TARGET_PATH="/media/carles/Seagate\ Backup\ Plus\ Drive/BCK/"
TARGET_FILE="nvme.img"
sudo bash -c "dd if=${SOURCE_DRIVE} | gzip | split -b 1024MiB - ${TARGET_PATH}${TARGET_FILE}-split.gz_"

Ok, so we will use pipes and split in order to generate many files as big as 1GB.

If we ls we will get:

-rwxrwxrwx 1 carles carles 1073741824 May 24 14:57 nvme.img-split.gz_aa
-rwxrwxrwx 1 carles carles 1073741824 May 24 14:58 nvme.img-split.gz_ab
-rwxrwxrwx 1 carles carles 1073741824 May 24 14:59 nvme.img-split.gz_ac

Then one may say, Ok, this is working, but how I know the progress?.

For old versions of dd you can use pv which stands for Pipe Viewer and allows you to know the transference between processes using pipes.

For more recent versions of dd you can use status=progress.

So the script updated with status=progress is:

#!/bin/bash
SOURCE_DRIVE="/dev/nvme0n1"
TARGET_PATH="/media/carles/Seagate\ Backup\ Plus\ Drive/BCK/"
TARGET_FILE="nvme.img"
sudo bash -c "dd if=${SOURCE_DRIVE} status=progress | gzip | split -b 1024MiB - ${TARGET_PATH}${TARGET_FILE}-split.gz_"

You can also download the code from:

https://gitlab.com/carles.mateo/blog.carlesmateo.com-source-code/-/blob/master/backup_partition_in_files.sh

Then one may ask himself, wait, if pipes use STDOUT and STDIN and dd is displaying into the screen, then will our gz file get corrupted?.

I like when people question things, and investigate, so let’s answer this question.
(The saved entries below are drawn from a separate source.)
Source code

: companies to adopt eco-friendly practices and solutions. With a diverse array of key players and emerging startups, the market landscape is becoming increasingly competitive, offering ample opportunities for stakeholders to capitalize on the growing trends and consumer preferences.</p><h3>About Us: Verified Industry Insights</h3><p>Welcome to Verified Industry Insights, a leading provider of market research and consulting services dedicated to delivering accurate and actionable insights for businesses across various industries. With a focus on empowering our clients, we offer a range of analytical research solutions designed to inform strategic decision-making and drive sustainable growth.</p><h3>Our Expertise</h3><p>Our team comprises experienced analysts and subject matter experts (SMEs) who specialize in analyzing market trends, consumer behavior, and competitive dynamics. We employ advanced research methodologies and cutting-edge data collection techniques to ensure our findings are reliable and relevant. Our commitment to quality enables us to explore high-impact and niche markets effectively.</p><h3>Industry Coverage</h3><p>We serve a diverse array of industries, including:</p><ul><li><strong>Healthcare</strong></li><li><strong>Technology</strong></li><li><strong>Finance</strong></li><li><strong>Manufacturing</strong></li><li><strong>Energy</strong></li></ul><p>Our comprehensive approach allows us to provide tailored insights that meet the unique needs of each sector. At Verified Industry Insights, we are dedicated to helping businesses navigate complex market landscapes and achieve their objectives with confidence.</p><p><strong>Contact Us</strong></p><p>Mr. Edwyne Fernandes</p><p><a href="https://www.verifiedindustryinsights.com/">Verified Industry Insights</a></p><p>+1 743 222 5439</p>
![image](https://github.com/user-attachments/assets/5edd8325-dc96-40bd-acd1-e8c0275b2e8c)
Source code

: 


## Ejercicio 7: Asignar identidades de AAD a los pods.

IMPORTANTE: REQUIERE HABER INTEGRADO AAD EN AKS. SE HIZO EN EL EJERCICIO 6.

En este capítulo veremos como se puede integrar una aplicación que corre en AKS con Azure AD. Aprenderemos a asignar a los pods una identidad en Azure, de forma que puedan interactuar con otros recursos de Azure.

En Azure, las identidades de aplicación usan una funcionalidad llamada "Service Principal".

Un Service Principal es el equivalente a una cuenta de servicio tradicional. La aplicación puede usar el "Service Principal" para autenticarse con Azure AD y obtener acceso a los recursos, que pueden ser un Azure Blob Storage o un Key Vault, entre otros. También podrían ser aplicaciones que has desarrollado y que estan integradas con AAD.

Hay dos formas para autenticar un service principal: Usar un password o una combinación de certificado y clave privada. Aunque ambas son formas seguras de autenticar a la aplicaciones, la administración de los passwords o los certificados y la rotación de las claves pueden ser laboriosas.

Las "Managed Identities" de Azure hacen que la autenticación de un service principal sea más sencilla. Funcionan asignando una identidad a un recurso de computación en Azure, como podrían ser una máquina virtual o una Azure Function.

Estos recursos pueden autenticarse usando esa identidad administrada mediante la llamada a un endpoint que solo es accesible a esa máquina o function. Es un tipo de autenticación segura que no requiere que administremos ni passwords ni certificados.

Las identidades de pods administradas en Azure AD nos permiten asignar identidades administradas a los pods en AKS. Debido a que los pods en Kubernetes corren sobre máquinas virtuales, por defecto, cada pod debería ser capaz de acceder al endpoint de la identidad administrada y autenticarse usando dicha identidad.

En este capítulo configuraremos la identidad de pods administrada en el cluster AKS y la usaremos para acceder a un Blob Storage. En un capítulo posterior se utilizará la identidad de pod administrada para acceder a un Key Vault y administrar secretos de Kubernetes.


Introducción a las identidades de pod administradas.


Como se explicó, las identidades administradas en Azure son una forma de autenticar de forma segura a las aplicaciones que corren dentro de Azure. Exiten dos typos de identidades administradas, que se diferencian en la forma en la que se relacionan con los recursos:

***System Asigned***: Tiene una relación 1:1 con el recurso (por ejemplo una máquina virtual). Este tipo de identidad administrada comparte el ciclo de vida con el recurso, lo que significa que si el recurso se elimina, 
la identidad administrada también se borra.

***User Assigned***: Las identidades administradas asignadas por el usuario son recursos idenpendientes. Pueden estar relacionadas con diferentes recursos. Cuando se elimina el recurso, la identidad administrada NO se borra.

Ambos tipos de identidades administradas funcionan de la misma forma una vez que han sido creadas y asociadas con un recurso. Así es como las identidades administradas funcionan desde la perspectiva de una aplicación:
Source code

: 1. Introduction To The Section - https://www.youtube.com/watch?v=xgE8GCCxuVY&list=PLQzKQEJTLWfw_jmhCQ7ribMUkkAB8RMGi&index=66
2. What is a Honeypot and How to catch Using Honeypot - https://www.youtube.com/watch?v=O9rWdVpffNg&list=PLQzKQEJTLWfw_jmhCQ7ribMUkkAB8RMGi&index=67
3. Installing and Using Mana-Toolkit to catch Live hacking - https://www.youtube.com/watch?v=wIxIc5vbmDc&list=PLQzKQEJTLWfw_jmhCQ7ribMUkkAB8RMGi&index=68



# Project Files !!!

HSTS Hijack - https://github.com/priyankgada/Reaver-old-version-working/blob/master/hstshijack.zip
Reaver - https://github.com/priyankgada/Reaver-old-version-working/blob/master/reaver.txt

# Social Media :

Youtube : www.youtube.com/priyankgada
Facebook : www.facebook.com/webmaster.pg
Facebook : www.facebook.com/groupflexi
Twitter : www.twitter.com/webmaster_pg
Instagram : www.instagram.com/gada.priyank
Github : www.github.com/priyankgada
If it was a young member of my Team I would ask:

  • Ok, try,it. Check the output file to see if is corrupted.

So they can do zcat or zless to inspect the file, see if it has errors, and to make sure:

gzip -v -t nvme.img.gz
nvme.img.gz:        OK

Ok, so what happened?, because we were seeing output in the screen.

Assuming the young Engineer does not know the answer I would had told:

  • Ok, so you know that if dd would print to STDOUT, then you won’t see it, cause it would be sent to the pipe, so there is something more you’re missing. Let’s check the source code of dd to see what status=progress does

And then look for “progress”.

Soon you’ll find things like everywhere:

  if (progress_time)
    fputc ('\r', stderr);

Ok, pay attention to where is the data written: stderr. So basically the answer is: dd status=progress does not corrupt STDOUT and prints into the screen because it uses STDERR.

Other funny ways to get the progress would be to use:

watch -n10 "ls -alh /BCK/ | grep nvme | wc --lines"
So you would see in real time what was the advance and finally 512GB where compressed to around 336GB in 336 files of 1 GB each (except the last one)

Another funny way would had been sending USR1 signal to the dd process:

Hope you enjoyed this little exercise about the importance of going deep, to the end, to understand what’s going on on the system. :)

Instead of gzip you can use bzip2 or pixz. pixz is very handy if you want to just compress a file, as it uses multiple processors in parallel for the tasks.

xz or lrzip are other compressors. lrzip aims to compress very large files, specially source code.